Exploratory Text Analysis

Introduction

In this assignment we will explore the 3 SwiftKey data files provided in attempt to draw insights from the data that may help us in developing a predictive model that predicts the next word. The process that we will follow to explore the data is as follows:

Explore the high level file row-counts and word-counts.
Explore the term frequency of the 3 files.
Explore the Unigram, BiGram and TriGram frequency of the 3 files.
Explore the word correlation of the top terms for each of the 3 files.
Explore some of the Entities of each of the 3 files.

File Analysis

Below we explore the high level row-counts and word-counts fo the 3 files. We see that the tweets file has the highest row-count, however the blogs file has the highest word-count.
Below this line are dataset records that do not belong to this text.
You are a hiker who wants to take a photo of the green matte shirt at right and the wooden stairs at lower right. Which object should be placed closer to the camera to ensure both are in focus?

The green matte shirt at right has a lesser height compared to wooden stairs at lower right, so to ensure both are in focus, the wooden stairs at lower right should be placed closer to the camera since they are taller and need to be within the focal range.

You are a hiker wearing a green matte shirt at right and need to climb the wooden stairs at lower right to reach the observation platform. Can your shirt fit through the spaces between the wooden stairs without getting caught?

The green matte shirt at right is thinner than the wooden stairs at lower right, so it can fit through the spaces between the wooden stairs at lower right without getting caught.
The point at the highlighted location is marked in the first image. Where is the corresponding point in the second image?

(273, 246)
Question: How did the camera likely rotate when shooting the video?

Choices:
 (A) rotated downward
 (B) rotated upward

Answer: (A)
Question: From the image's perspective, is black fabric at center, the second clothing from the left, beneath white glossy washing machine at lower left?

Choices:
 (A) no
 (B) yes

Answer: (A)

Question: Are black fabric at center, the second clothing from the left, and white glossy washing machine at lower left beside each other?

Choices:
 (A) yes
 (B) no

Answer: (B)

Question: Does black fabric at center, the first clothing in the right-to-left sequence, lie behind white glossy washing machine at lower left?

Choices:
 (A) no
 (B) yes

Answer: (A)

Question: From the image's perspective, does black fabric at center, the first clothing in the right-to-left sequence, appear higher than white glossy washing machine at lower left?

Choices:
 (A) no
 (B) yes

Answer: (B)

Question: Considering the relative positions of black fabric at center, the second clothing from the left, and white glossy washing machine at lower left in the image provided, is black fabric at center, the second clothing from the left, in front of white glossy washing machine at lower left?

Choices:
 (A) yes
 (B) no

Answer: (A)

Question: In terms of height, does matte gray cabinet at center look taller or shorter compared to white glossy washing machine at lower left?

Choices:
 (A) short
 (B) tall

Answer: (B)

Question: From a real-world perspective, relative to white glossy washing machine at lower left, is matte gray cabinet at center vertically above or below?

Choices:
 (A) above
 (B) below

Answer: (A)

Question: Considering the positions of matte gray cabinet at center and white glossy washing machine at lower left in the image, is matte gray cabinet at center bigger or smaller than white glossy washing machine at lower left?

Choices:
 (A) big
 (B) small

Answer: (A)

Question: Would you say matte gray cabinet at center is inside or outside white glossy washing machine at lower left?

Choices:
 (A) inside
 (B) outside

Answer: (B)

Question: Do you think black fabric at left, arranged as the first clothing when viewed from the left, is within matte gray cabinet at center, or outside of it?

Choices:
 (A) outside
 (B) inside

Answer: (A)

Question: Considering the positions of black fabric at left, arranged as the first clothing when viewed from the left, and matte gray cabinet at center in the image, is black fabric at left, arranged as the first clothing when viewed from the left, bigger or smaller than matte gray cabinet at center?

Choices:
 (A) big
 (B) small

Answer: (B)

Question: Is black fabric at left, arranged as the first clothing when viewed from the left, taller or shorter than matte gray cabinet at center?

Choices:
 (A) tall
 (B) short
File	Line Count	Word Count
en_US.blogs.txt	899,288	37,334,690
en_US.twitter.txt	2,360,148	30,374,206
en_US.news.txt	1,010,242	34,372,720

Data Pre-processing

Before we move on with exploratory analysis we need to clean the corpora by performing the following data pre-processing steps:

remove white-space
remove punctuation
convert each document to lowercase
remove stop-words & profanity
stem or lemmatize each term in the corpus
skip irrelevant stopwords based on a dictionary

Term Frequency

Below are the results summary tables and word-clouds of the most frequent terms found in the Corpora.

Summary Tables

Tweets
word	freq
just	149,580
like	121,279
get	111,901
love	105,430
good	99,549
will	94,247
day	89,816
can	89,084
dont	88,678
thanks	88,588

News
word	freq
said	250,326
will	108,039
one	82,798
new	70,189
also	58,727
can	58,555
year	57,321
two	57,262
just	52,981
first	52,542

Blogs
word	freq
one	123,617
will	112,369
just	99,524
like	97,913
can	97,816
time	87,442
get	70,482
know	59,509
now	58,780
people	58,676

Wordclouds

Word-clouds reflect the same information as the summary table, but are a nice way to visualize the results.

N-Gram Analysis

In addition to the summary tables and word-clouds we should look at N-Grams to understand which words frequently appear together, or rather what groups of words are most highly correlated in each of the files.

Word Association

Word associations below are presented for each of the top bi-Grams highlighted in the previous section. The word associations charts help us understand what words are highly correlated with the anchor word, and therefore what is likely to be the next words predicted by our next-word algorithm/model.

Entity Extraction

Lastly we take a look at the entities that exist in each Corpora, however as entity extraction is quite compute intensive an slow the entities have been extracted on a 1000 document sample extract from each file. Entities may or may not help us significantly with our next-word prediction model, however there is no harm to explore them.

Locations

Tweets Locations
Entity	Freq
Chicago	3
Love	3
Wrigley	3
Colorado	2
Houston	2
New York	2
Pittsburgh	2
23.8M	1
518	1
Annapolis	1

News Locations
Entity	Freq
Cleveland	11
New Jersey	8
Afghanistan	7
Arizona	7
California	7
Chicago	7
New York	7
Washington	7
Detroit	6
Ohio	6

Blogs Locations
Entity	Freq
South Africa	6
Europe	4
Bette	3
London	3
Memphis	3
New York	3
Portland	3
Spring	3
Zimbabwe	3
Amazon	2

Persons

Tweets Persons
Entity	Freq
I	2
Twins	2
Wolf	2
Ah	1
Alberto	1
American Samoa	1
And	1
Anderson	1
Antonio Tabucchi	1
Ben -	1

News Persons
Entity	Freq
Obama	6
Adams	4
Johnson	4
Christie	3
Clinton	3
James	3
Jones	3
Ross	3
Baker	2
Beethoven	2

Blogs Persons
Entity	Freq
Chang Min	4
The	4
Chase	3
I	3
John	3
Sam	3
So	3
We	3
And	2
Charles	2

Organisations

Tweets Organisations
Entity	Freq
Academy	2
It	2
Red Sox	2
RT	2
6:30 PM Monrovia California	1
AT	1
Baylor	1
Beatles	1
Best	1
Cardinals	1

News Organisations
Entity	Freq
Senate	7
NBA	5
NFL	5
NCAA	4
The	4
House	3
Lakers	3
Legislature	3
NBC	3
Toyota	3

Blogs Organisations
Entity	Freq
Navy	3
School	3
UK	3
US	3
Lord	2
Team	2
University	2
2011	1
7-11	1
American Association of Poison Control Centers	1